Assumptions in communications are like termites in the wood.

Termites can cause serious problems in the wooden structural components of a house, and may go undetected for a long period of time. In an average year, termites are responsible for $1 billion to $2 billion in property damage. Their presence is hard to notice, and damage usually is found before the they are seen. 

Sounds familiar? Everything seems to be fine in your company, in your relationship, in your family and with your customers, you do not notice anything special, then it starts crumbling before it collapses? Familiarity is dangerous…comfort zone turns into laziness…a stronger pattern of assumptions which would spread onto new relationships and situations…

How many times do you make assumptions about what people will like or not like, how they will react to an event or something you need to tell them or even what they are thinking, what motivates them, what their desires are? If we all worked on the assumption that what is accepted as true is really true, there would be little hope of advance and innovation.

No matter how open we think we may be, bias affects all of us. According to research by the Perception Institute, 85% of Americans consider themselves to be without bias, when in fact the vast majority of us carry biases that exist and operate beneath our conscious awareness. We do 98% of our thinking in our unconscious mind. And that is where we collect and store our implicit biases. (FORBES, 2016).

We need to challenge what we believe about ourselves. In addition to gender and sexuality, we also need to talk about race, religion, age, and all the forms of diversity whose unique perspectives have the potential to enrich our personal and professional lives. This is where cultural intelligence becomes important…it is not a privilege of big companies but the secret of successful people…why? Because it is the foundation of self-development! 

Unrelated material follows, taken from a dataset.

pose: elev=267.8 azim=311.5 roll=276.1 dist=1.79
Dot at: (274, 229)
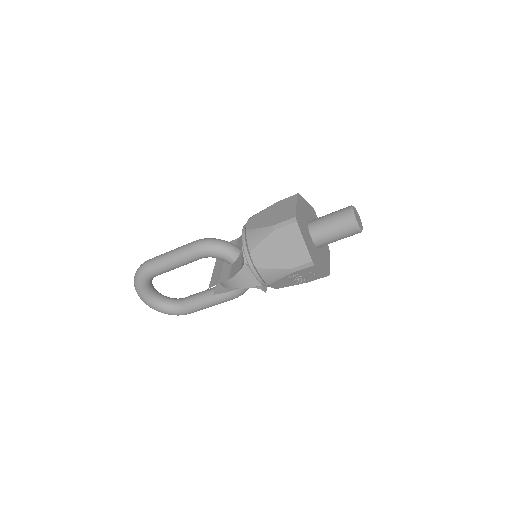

You can only improve if you know what your weaknesses are…and by weakness I do not mean you are not good enough at something. It is about understanding that we are subconsciously influenced by our cultural background and our brain will process and fit all the new information into the existing system so it seems logical and reasonable. That is why we do not even consider the possibility of being wrong…we see only what we know. 



This process involves more than asking questions as often even the other party does not understand how they react the way they do…this is why specific training is important where we can explore deeper cultural values, beliefs and personality traits which shape our behaviour, thinking and attitude.

Companies spend 50-70% of their revenue on salary and most of them spend less than 5% on training their employees in people skills…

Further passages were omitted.